La saga Toy Story es la crónica de un crecimiento. A lo largo de los 25 años que separan la primera de esta ¿última? entrega crecieron sus personajes humanos y el público, pero también un estudio que durante ese periodo ha moldeado el inconsciente colectivo de una generación –y más también– y desarrollado avances técnicos impensables a mediados de los ‘90. Basta ver en la primera escena los detalles del agua, ese elemento históricamente imposible de animar, para comprobar el grado de realismo que el equipo del velador saltarín fue capaz de lograr. Ese fragmento inicial funciona, a su vez, para mostrar quién será el gran protagonista del relato. Todo arranca en medio de una tormenta durante la que se pierde un autito. Si bien el rescate es conjunto –el trabajo comunitario y colaborativo es un elemento fundante de la saga–, quien se lleva los laureles es Woody, ese vaquero que supo ser el juguete predilecto de Andy y ahora está al servicio de su hermana menor. De servicios, maduraciones y grupos habla esta despedida que, ahora sí, parece definitiva.

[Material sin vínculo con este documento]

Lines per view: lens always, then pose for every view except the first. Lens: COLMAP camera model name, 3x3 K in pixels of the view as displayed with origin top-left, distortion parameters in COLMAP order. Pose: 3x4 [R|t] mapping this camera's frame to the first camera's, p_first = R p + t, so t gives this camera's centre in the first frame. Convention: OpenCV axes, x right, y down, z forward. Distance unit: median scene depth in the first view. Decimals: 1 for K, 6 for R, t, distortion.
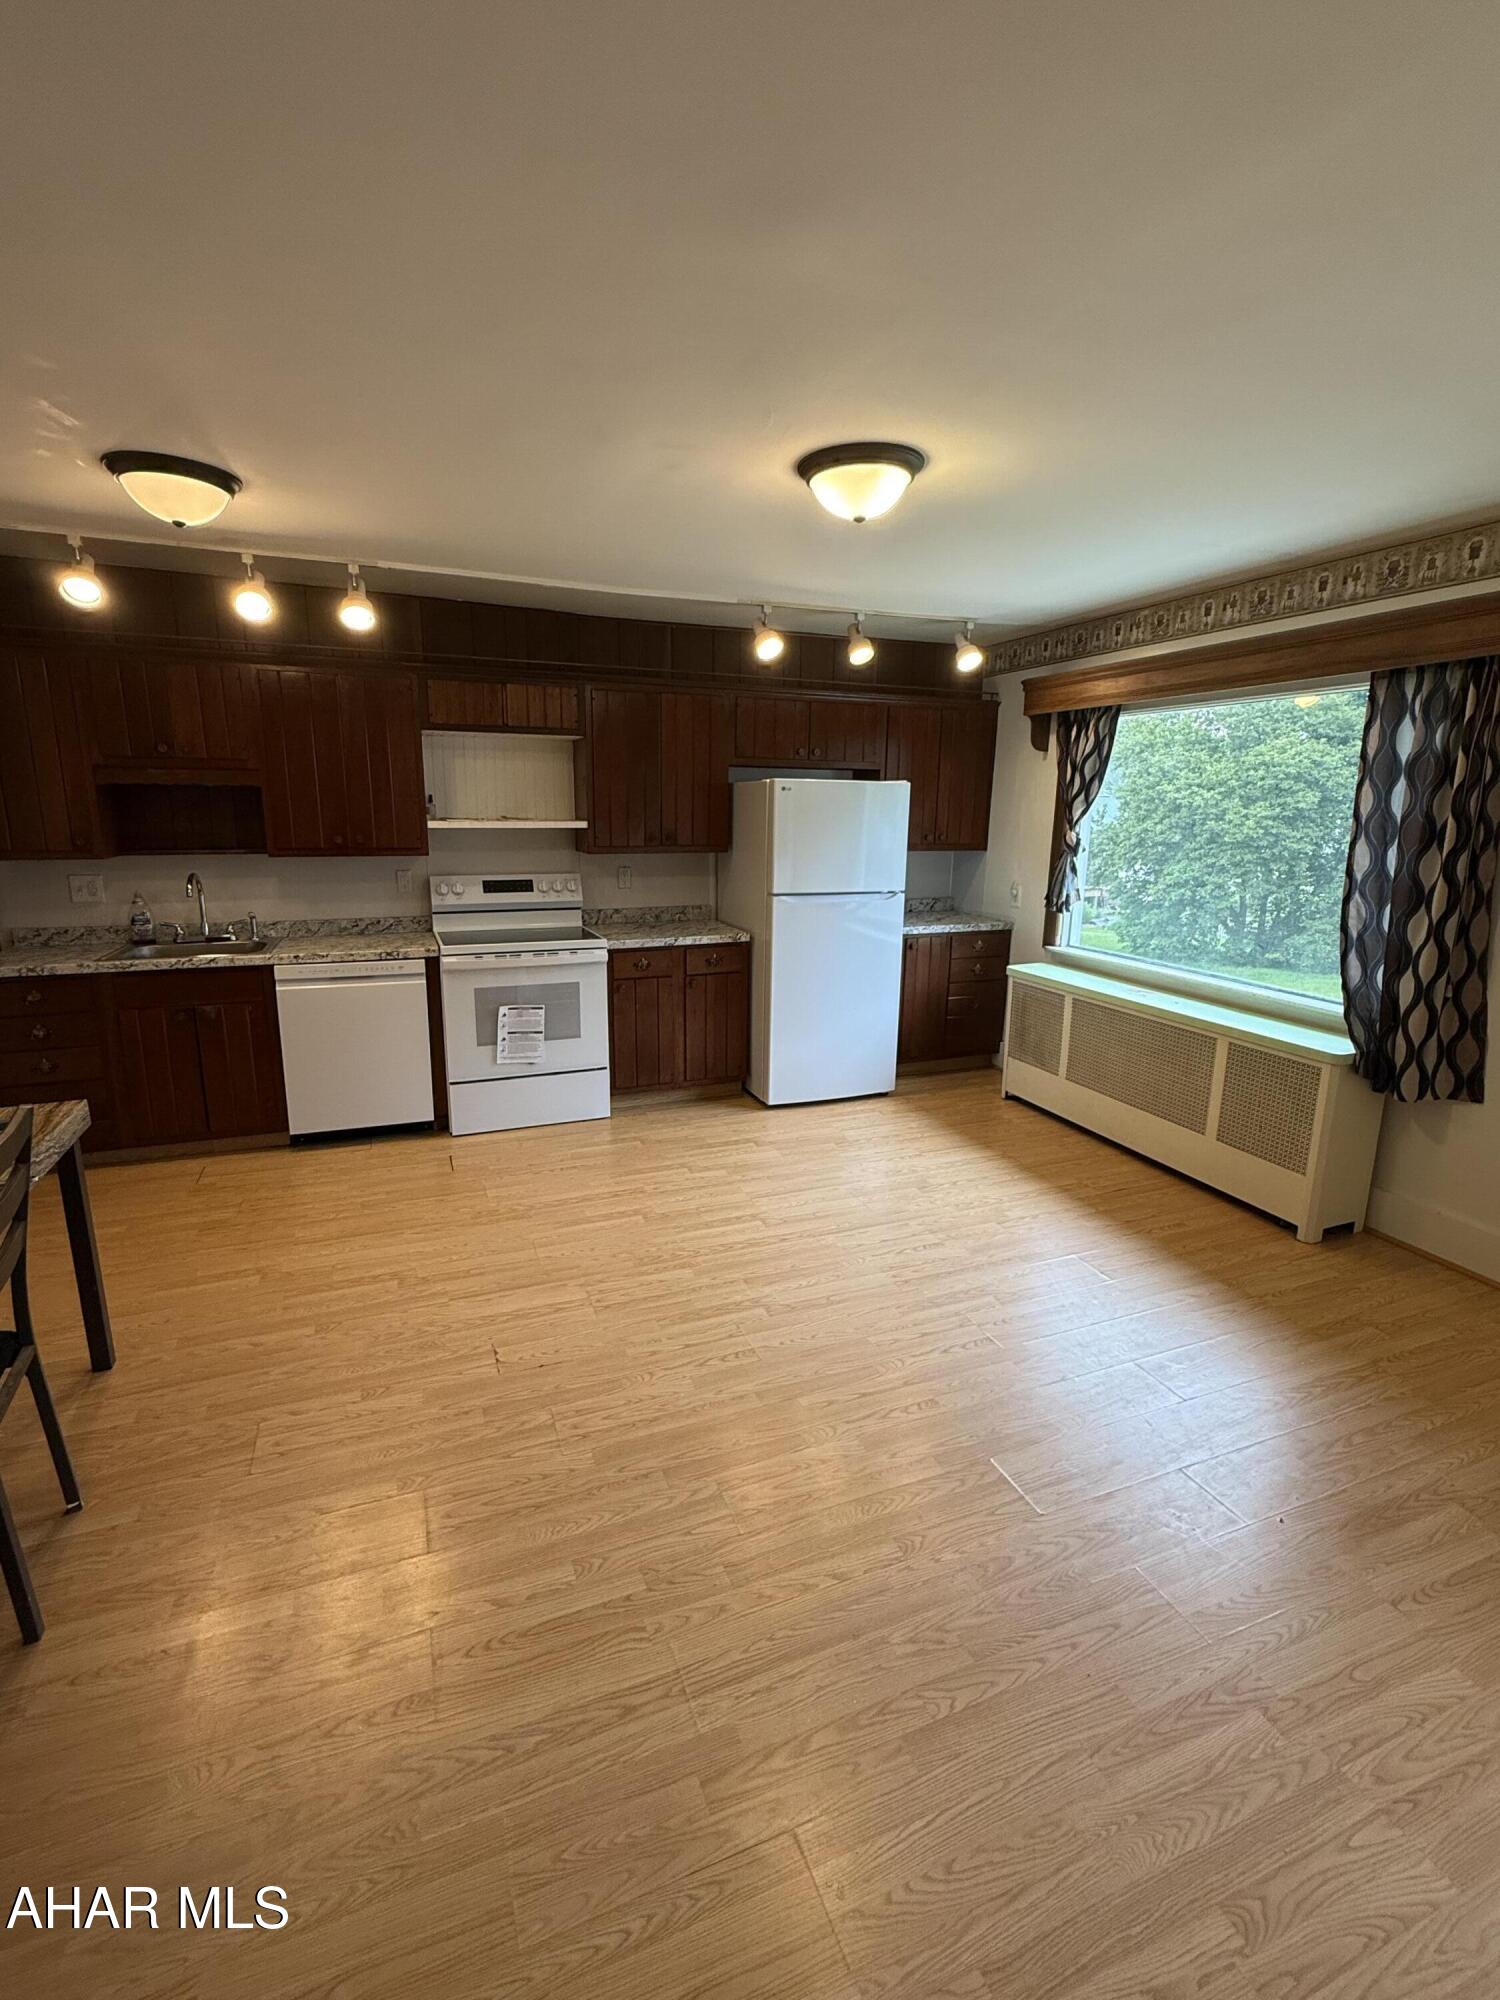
lens RADIAL K [[894.3, 0, 741.2], [0, 894.3, 999.8], [0, 0, 1]] dist [-0.002789, -0.000552]
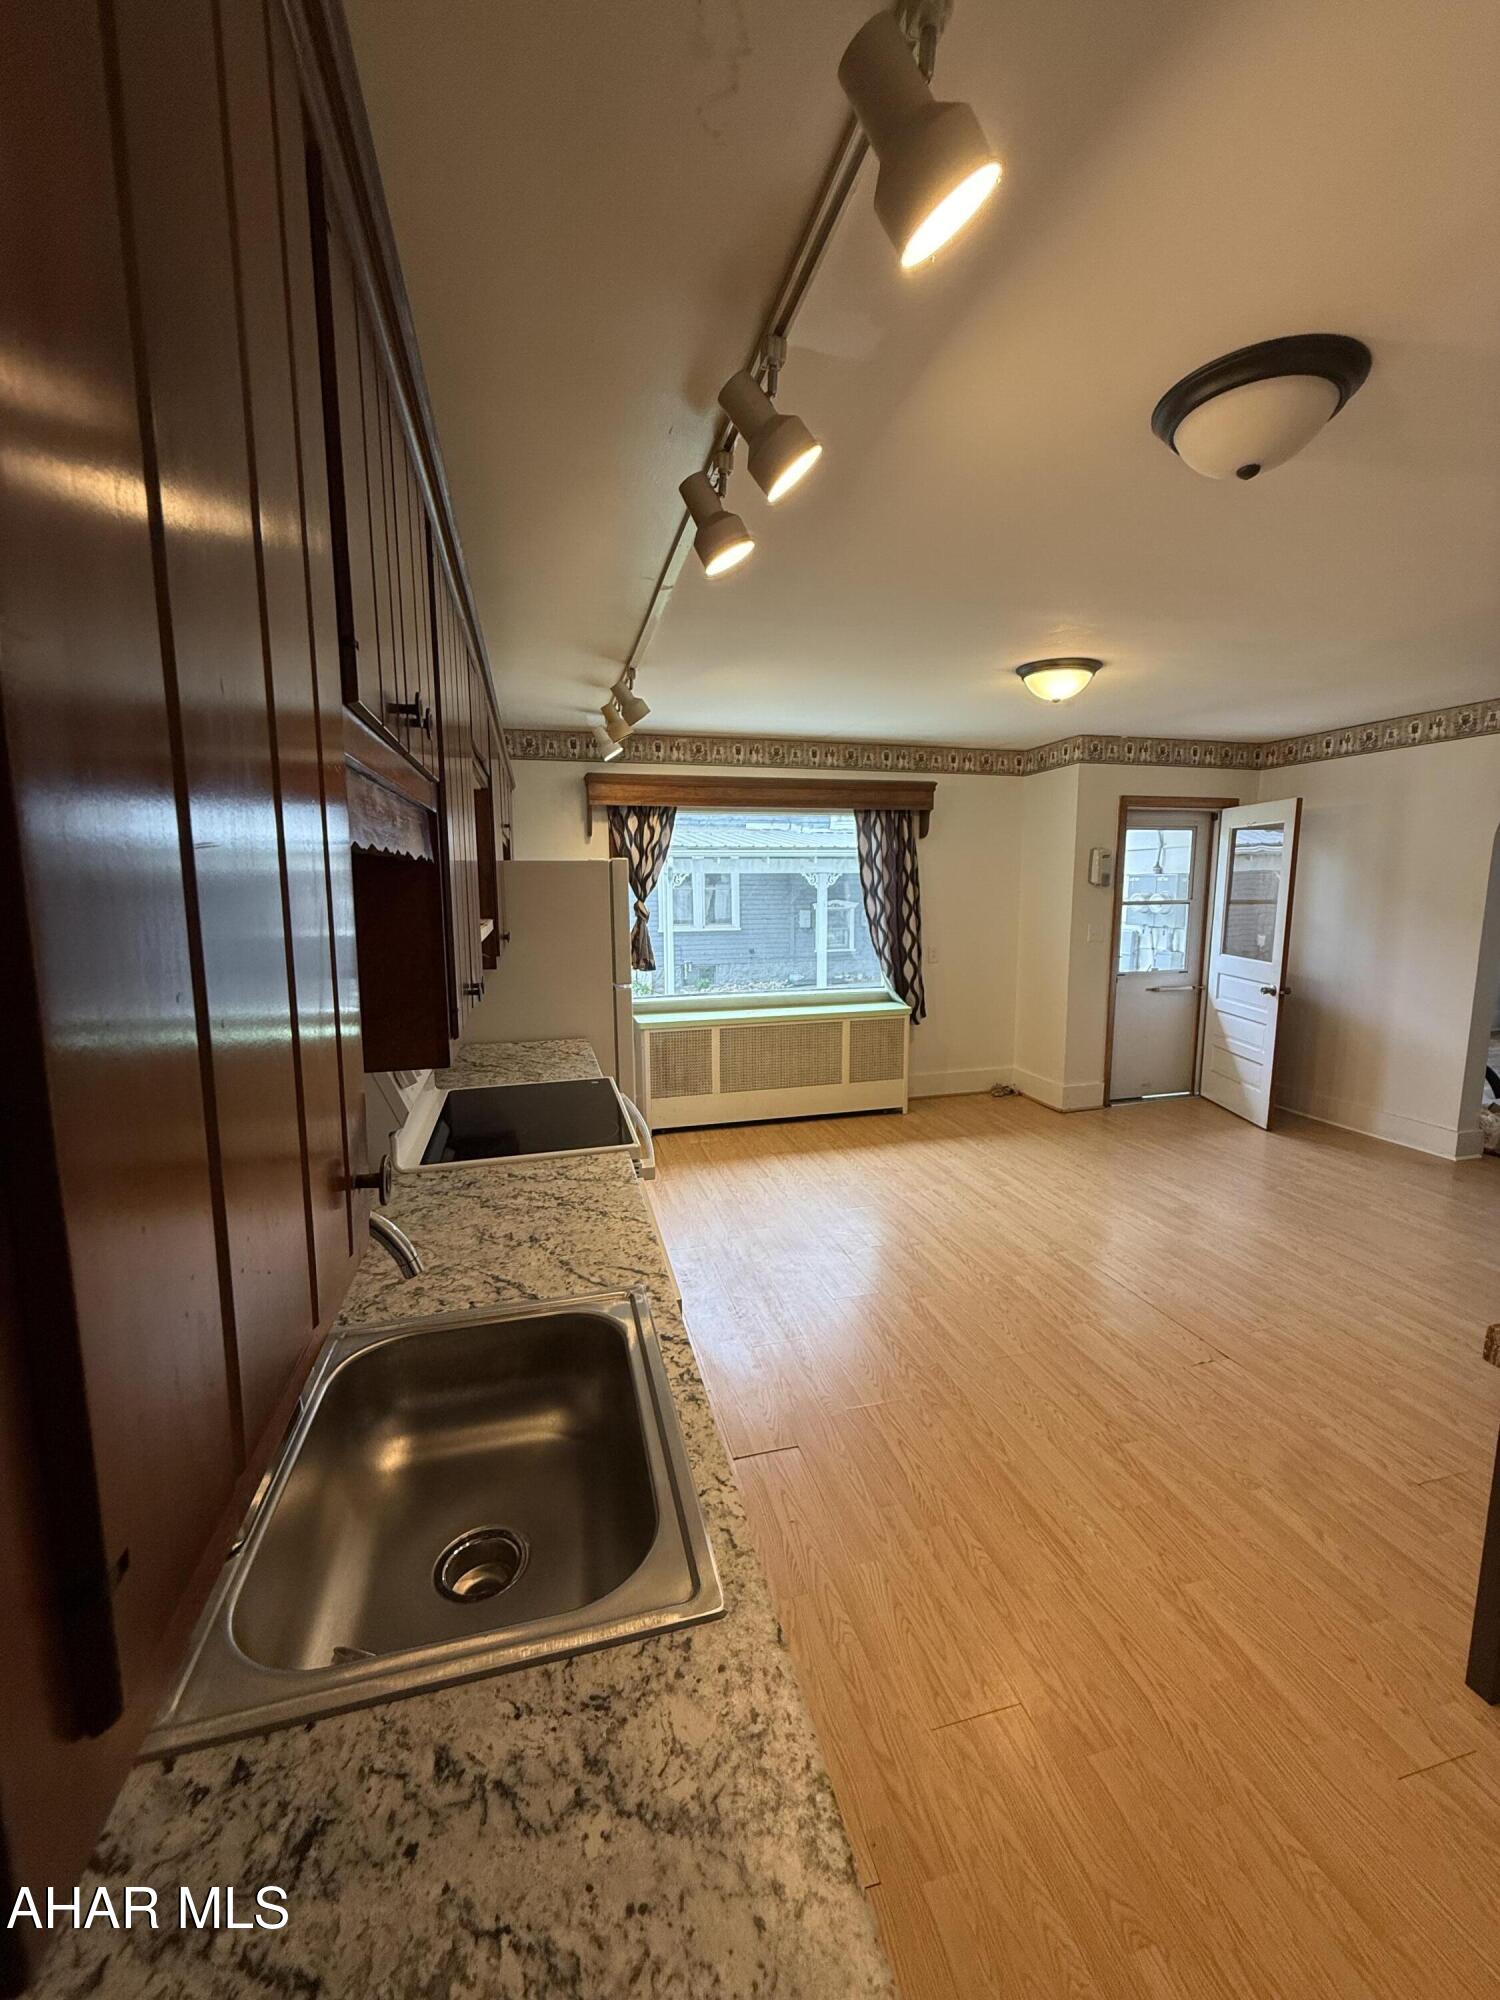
lens RADIAL K [[803.2, 0, 749.7], [0, 803.2, 987.0], [0, 0, 1]] dist [-0.005255, 0.000143]
pose [[0.117249, -0.143923, 0.982618, -0.925935], [0.222756, 0.968043, 0.115208, -0.226493], [-0.967798, 0.205377, 0.145561, 0.953008]]
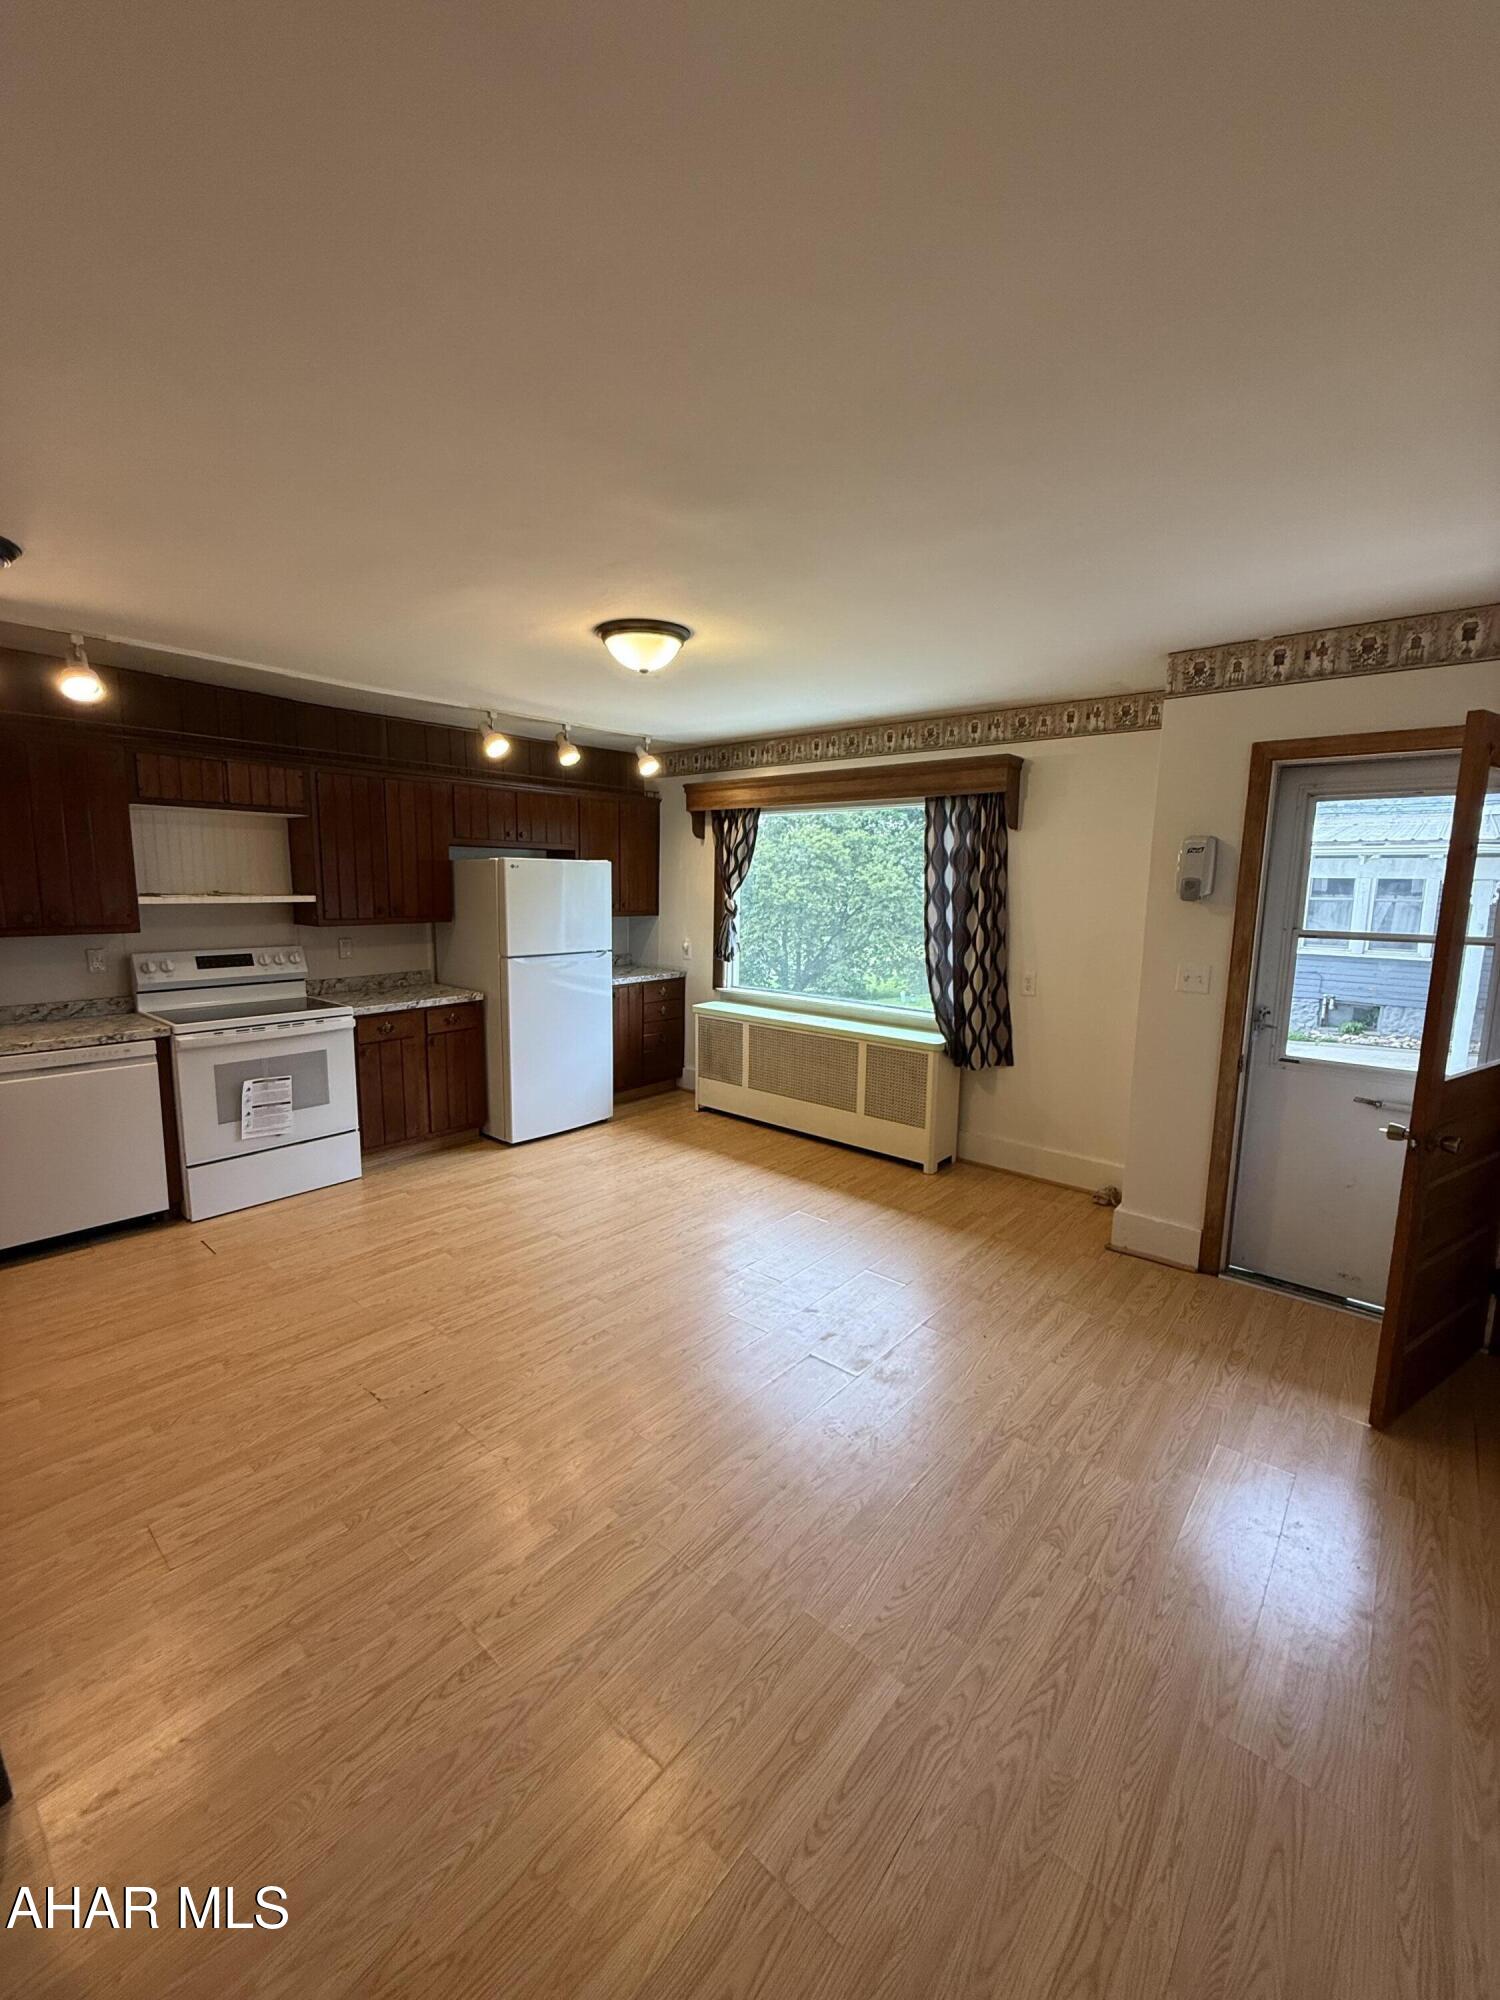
lens RADIAL K [[803.2, 0, 747.4], [0, 803.2, 992.5], [0, 0, 1]] dist [-0.005255, 0.000143]
pose [[0.885752, -0.063852, 0.459747, -0.209850], [0.096017, 0.994274, -0.046897, 0.006416], [-0.454120, 0.085683, 0.886811, -0.060962]]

Toy Story 3 culminaba con Andy partiendo a la universidad no sin antes dejarle todos sus juguetes a la pequeña Bonnie. Era, pues, una forma de aceptar el fin de la infancia, a la vez que el reconocimiento de Pixar del fin de una etapa creativa: no parece casual que el nivel de una buena parte de sus películas posteriores haya estado por debajo de la media histórica, ni que le siguieran varias secuelas (Buscando a Dory, Cars 2 y 3, Monsters University) que perdían la chispa de las originales. Ese espíritu de cierre también mueve los hilos de una película que funge como espejo de TS3, en tanto quien cierra las cosas aquí es Woody. El problema con esa búsqueda es una tendencia a la autorreferencia que convierte a TS4 en un producto diagramado de punta a punta con la idea de saciar a sus fans. Disney, entonces, aplicando la misma receta que en la unidad de negocios del cine de superhéroes y apostando, como los políticos de cara a las elecciones presidenciales, a su núcleo duro.
Opera prima de Josh Cooley, uno de los tantos miembros del Departamento de Arte que asciende escalafones dentro de Pixar, Toy Story 4 transcurre poco tiempo después de la película anterior y encuentra a Bonnie a punto de enfrentar su primer día en el jardín. Un momento de angustia que el siempre gentil Woody intentará paliar acompañándola dentro de su mochila sin que ella lo sepa. Ángel protector con sombrero en lugar de alas, el vaquero con la inconfundible voz nasal de Tom Hanks (en la versión no doblada, claro) le sirve en bandeja los materiales para crear un nuevo juguetito llamado Forky. Su diseño es básico: una cuchara de plástico, bracitos de alambre recubierto con lana, ojos asimétricos y dos pedazos de palito de helado como pies. Lo que no es básico es el progresivo aumento de su importancia dramática, así como tampoco un cambio de personalidad que va de autopercepción de desecho (Woody sacándolo una y otra vez de la basura es uno de los momentos de comedia física más logrados del año) a la aceptación de un rol dentro del grupo, del menosprecio a la seguridad aun ante sus debilidades. En ese sentido, la capacidad de Pixar de darle rasgos definidos y gramaje emocional a sus personajes a través de situaciones minúsculas se mantiene inalterable.
El acto central y desenlace transcurren en un viejo parque de diversiones en el que Woody y compañía se cruzarán con nuevas criaturas –vale destacar el motoquero con la voz de Keanu Revees, quien está a un par de películas de convertirse en una parodia de sí mismo, en la línea de Nicolas Cage– atravesarán varios enredos. Demasiados, podría decirse, en tanto por momentos el guión apuesta más por la peripecia que al crescendo dramático. No obstante, TS 4 entrega varias de esas secuencias de emoción genuina que solo Pixar sabe generar. Desde ya que la emotividad estará ligada a la subjetividad de cada espectador, pero se recomienda llevar pañuelos ante el potencial diluvio de lágrimas durante la última escena.